_EXERCISE BRIEF_. Your answer must be the full set of records, copied exactly, with no pictures in it.

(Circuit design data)
--

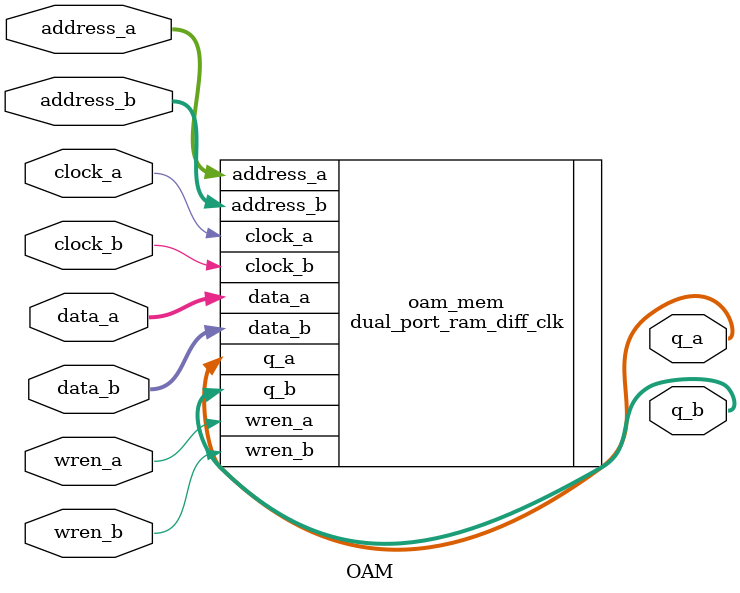
<source format=v>
`timescale 1 ps / 1 ps

module OAM (
   input [7:0] address_a,
   input [7:0] address_b,
   input clock_a,
   input clock_b,
   input [7:0] data_a,
   input [7:0] data_b,
   input wren_a,
   input wren_b,
   output [7:0] q_a,
   output [7:0] q_b
);

   // Instantiate dual_port_ram_diff_clk with parameters for 256-byte OAM
   dual_port_ram_diff_clk #(
       .ADDR_WIDTH_A(8),     // 8-bit address (256 bytes)
       .DATA_WIDTH_A(8),     // 8-bit data
       .ADDR_WIDTH_B(8),     // 8-bit address
       .DATA_WIDTH_B(8)      // 8-bit data
   ) oam_mem (
       .clock_a(clock_a),
       .clock_b(clock_b),
       
       // Port A
       .address_a(address_a),
       .data_a(data_a),
       .wren_a(wren_a),
       .q_a(q_a),
       
       // Port B
       .address_b(address_b),
       .data_b(data_b),
       .wren_b(wren_b),
       .q_b(q_b)
   );

endmodule
</source>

--

_SOLUTION TO THIS EXERCISE_.
<source format=v>
`timescale 1 ps / 1 ps

module OAM (
   input [7:0] address_a,
   input [7:0] address_b,
   input clock_a,
   input clock_b,
   input [7:0] data_a,
   input [7:0] data_b,
   input wren_a,
   input wren_b,
   output [7:0] q_a,
   output [7:0] q_b
);

   // Instantiate dual_port_ram_diff_clk with parameters for 256-byte OAM
   dual_port_ram_diff_clk #(
       .ADDR_WIDTH_A(8),     // 8-bit address (256 bytes)
       .DATA_WIDTH_A(8),     // 8-bit data
       .ADDR_WIDTH_B(8),     // 8-bit address
       .DATA_WIDTH_B(8)      // 8-bit data
   ) oam_mem (
       .clock_a(clock_a),
       .clock_b(clock_b),
       
       // Port A
       .address_a(address_a),
       .data_a(data_a),
       .wren_a(wren_a),
       .q_a(q_a),
       
       // Port B
       .address_b(address_b),
       .data_b(data_b),
       .wren_b(wren_b),
       .q_b(q_b)
   );

endmodule
</source>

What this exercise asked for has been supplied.